The assembly, North Korea’s rubber-stamp legislature that formally approves ​state policy, typically meets following a ruling Workers’ Party Congress to turn ​party decisions into law.

The meeting will also review the country’s economic five-year plan announced at the ninth party congress held in February, KCNA said.

Attention has been focused on whether ​Pyongyang will revise its constitution to formalise leader Kim Jong Un’s “two ​hostile states” policy toward South Korea.

In recent years, Kim has abandoned Pyongyang’s long-standing goal ‌of peaceful ⁠reunification and redefined the South as a hostile state.

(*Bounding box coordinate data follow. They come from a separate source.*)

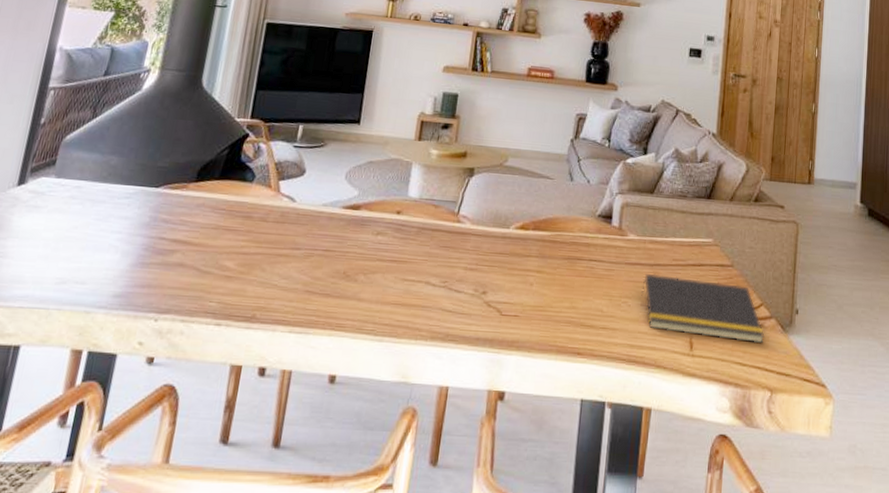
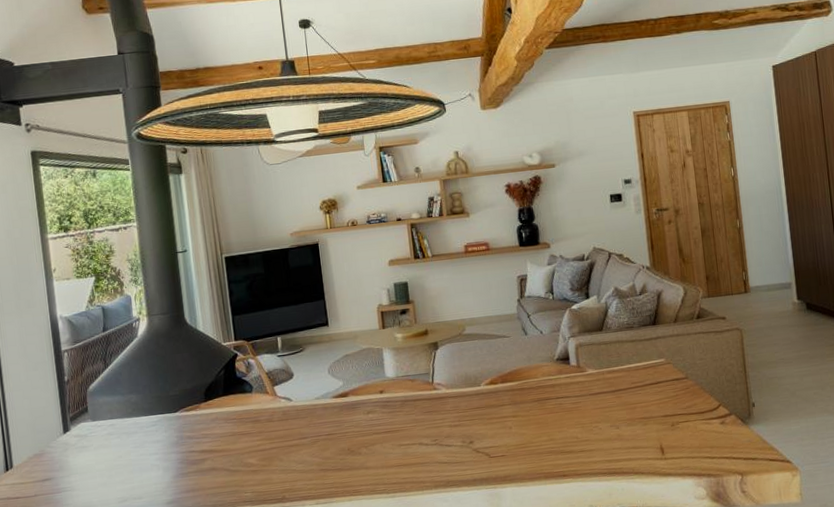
notepad: present [641,273,765,344] -> none [608,392,728,444]

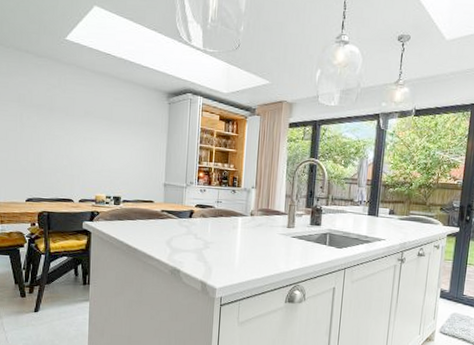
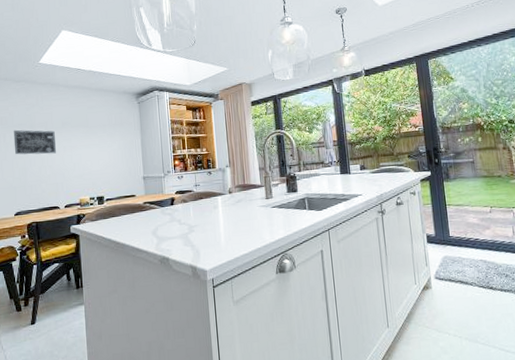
wall art: none [30,110,76,143] -> present [13,130,57,155]

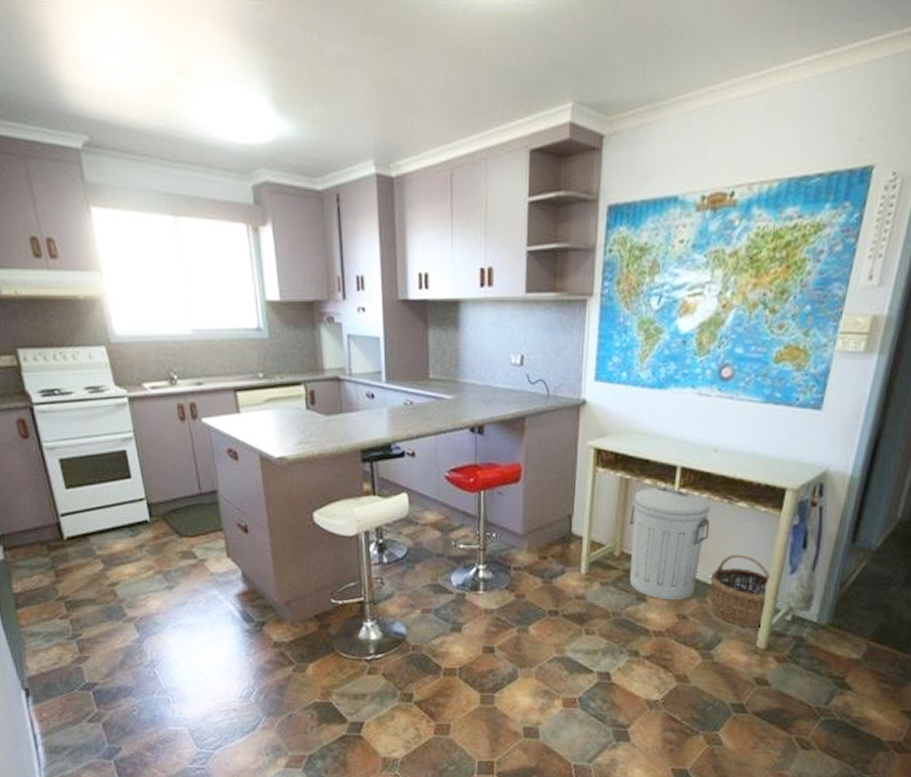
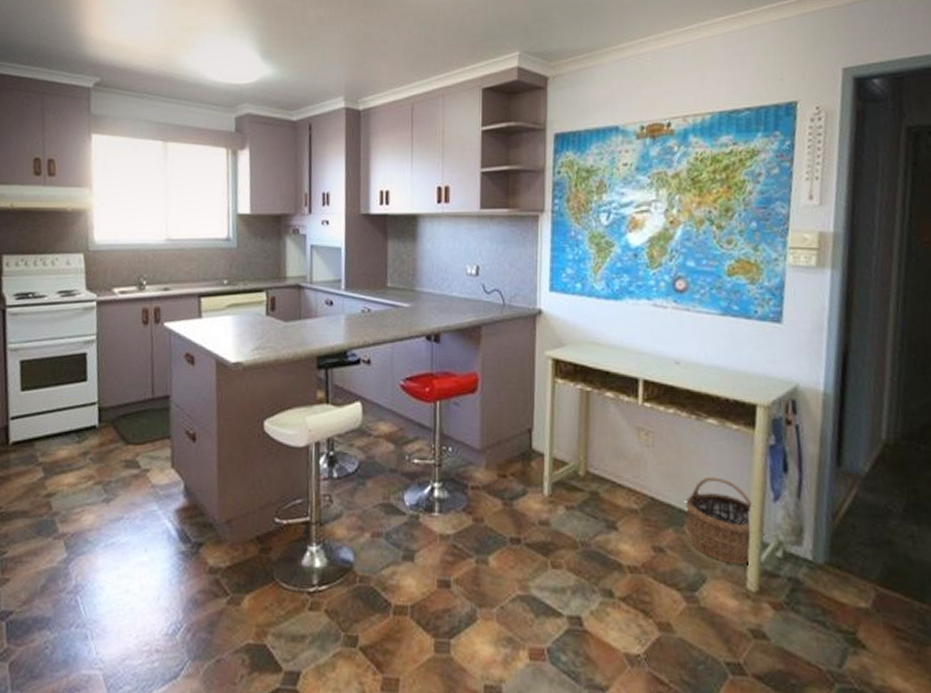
trash can: present [629,485,711,601] -> none [594,399,679,530]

Kim’s powerful sister, Kim Yo Jong, was notably absent from KCNA’s list of members of the State Affairs Commission, the country’s highest leadership body, on which she ​had served since ​2021.

South Korea’s ⁠Unification Ministry said it was looking into why she was no longer listed, but analysts said the move ​did not necessarily signal a loss of influence.

“Her absence ​suggests not ⁠a decline in status but a strategic division of roles,” said Lim Eul-chul, a professor at Kyungnam University, adding that the younger Kim continues to ⁠wield ​real power as a department director in ​the ruling Workers’ Party, where she may play a higher-level, party-centred role coordinating policy.